Although few daily pray “Give us this day our daily bread,” God daily answers this prayer. He answers by graciously providing suitable and sufficient food for our bodies, for our minds, for our emotions, and for our souls. Just think for a few moments on how God provides for our bodies.
The variety of God’s provisionHe made so many different tastes and textures for so many palettes and preferences. There’s something for everyone. Out of the abundant variety we can all find something to our taste. And think about how God made different foods to meet the varied needs of our bodies. Look at food wrapping and see how even the simplest foods have a complex mixture of carbohydrates, proteins, vitamins, fat, water, salt, etc.
The suitability of God’s provision
We often think of our food when we pray “Give us this day our daily bread.” However, all that food would be in vain if we did not have a functioning digestive system to process our food. God answers this prayer, therefore, not just by providing the food but also the machinery of our bodies to make the most of the food. When God made our food on creation days 1-5, He did so with a view to perfectly suiting it to the bodies He would make on day 6. Most of us think daily about our food, but few of us ever give a thought to the incredibly complex digestive system that He daily sustains and directs. Think about it for a moment:
- As soon as our eyes see and our nose smells food, the digestive system cranks into operation with saliva glands pumping out its lubricating oil.
- Chemicals in our saliva (enzymes) immediately start changing carbs into sugar.
- Our teeth and tongue start working in unison to grind it down and the tongue pushes the result to the back of the throat through a trapdoor and into our gullet (30 secs).
- The muscles in our gullet begin to act like a toothpaste tube, squeezing the lump of food down towards the stomach, where another trapdoor automatically opens to let in the food (3 secs).
- Acid rains down on the food to break it up (and kill any bacteria we may have ingested), while a thin layer of liquid (mucous) protects the stomach walls from being eroded (3-4 hours).

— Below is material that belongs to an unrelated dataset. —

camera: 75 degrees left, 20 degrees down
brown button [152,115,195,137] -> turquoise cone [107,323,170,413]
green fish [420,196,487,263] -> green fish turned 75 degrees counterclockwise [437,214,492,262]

- Once it is been dissolved into small enough bits, another valve opens and slowly lets it out into approx 20 feet of small intestine (3 hours).
- Our liver, gall-bladder, and pancreas then squirts more chemicals to further break down the food and start separating the good from the bad. Lots of little sponges absorb the nutrients from the food and absorb them into the bloodstream.
- The nutrient rich blood goes to the liver for processing, which filters out anything harmful and decides how many nutrients to let go to the body and how much to store.
- What’s left then goes into the wider and drier large intestine where water is extracted and recycled back into our bodies. Microbes, bacteria continue to work on the residue which is now down to about a third of its original size..
- The whole 25 foot journey takes about 18 hours, and 50 tons of food will pass through our digestive system in an average lifespan.
We’ve never had to think about that, have we? Most of us have never thought about this for even a moment. And yet it’s a large part of God’s daily answer to this prayer. He provides suitable food for our bodies and suitable bodies for our food. They fit so well.
The sufficiency of God’s provisionAs God has promised (Ps. 145:16), there is enough food in the world for everybody. God has not come up short. He has not miscalculated. So why are there starving people? Oxfam reports that “Half the world’s food is lost as waste, and a billion people – one in every six of the world’s poorest – cannot access enough of the other half and so go hungry every day.” “Give us this day our daily bread” is a plural, a group request. It reminds us of our responsibility to our fellow men and women. We cannot pray this prayer in the plural unless we are prepared to take action to even out the injustices of the world’s food supply. If we are not willing to do so, then lets just be honest and pray it in the singular, “Give me this day, my daily bread!”